Non è stato di certo un anno facile quello che sta per concludersi.

L’emergenza sanitaria scatenata dalla pandemia di coronavirus ha cambiato drasticamente ogni nostra abitudine di vita e ci ha fatto sprofondare in una crisi economica che non sarà affatto semplice da contenere.

E il mondo dello sport è stato in assoluto uno dei più colpiti e danneggiati dalle misure restrittive imposte dal governo per contenere la diffusione del virus, con perdite ingenti che per il momento non possono nemmeno essere conteggiate del tutto.

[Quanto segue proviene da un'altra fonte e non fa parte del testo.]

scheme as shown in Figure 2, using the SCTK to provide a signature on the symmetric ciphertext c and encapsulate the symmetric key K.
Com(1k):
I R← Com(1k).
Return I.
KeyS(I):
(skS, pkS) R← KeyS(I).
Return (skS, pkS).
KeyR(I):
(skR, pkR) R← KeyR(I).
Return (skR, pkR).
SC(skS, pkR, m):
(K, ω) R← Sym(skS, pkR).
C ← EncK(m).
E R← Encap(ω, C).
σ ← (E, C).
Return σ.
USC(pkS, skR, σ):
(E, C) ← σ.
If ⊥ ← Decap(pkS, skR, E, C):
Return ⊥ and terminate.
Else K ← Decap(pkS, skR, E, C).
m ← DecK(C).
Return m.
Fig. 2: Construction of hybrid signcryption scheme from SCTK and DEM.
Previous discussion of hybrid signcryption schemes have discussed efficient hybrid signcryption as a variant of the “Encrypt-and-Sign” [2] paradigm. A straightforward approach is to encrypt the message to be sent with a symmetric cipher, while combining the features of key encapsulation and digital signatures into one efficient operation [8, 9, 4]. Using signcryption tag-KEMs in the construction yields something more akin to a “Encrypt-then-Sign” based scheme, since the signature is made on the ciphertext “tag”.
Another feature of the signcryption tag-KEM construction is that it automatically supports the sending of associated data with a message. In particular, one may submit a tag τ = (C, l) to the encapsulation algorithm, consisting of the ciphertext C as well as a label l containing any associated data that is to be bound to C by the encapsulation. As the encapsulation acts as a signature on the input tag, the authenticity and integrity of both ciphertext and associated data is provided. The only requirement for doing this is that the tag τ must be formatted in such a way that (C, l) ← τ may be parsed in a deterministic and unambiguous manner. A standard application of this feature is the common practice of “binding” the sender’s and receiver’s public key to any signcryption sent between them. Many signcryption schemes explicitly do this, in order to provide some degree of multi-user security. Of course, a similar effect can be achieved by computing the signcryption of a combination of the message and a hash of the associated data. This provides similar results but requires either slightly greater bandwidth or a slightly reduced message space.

Non ci è dato infatti sapere cosa accadrà il prossimo anno e se davvero le vaccinazioni che dovrebbero avvenire in primavera, riusciranno a restituire una parvenza di normalità alle nostre vite.

Nella giornata di ieri, Il Presidente di Sport e Salute, un’azienda a controllo pubblico che si occupa dello sviluppo del sport nel nostro paese, ha incontrato il Presidente della Camera dei Deputati. Una riunione in cui si è discusso su quale sia adesso la strategia da intraprendere per continuare ad aiutare il mondo sportivo, già pesantemente provato da questa difficile situazione. Intanto però, sono arrivati nei giorni scorsi alcuni chiarimenti su diversi ritardi che si sono verificati nell’erogazione del Bonus Collaboratori Sportivi.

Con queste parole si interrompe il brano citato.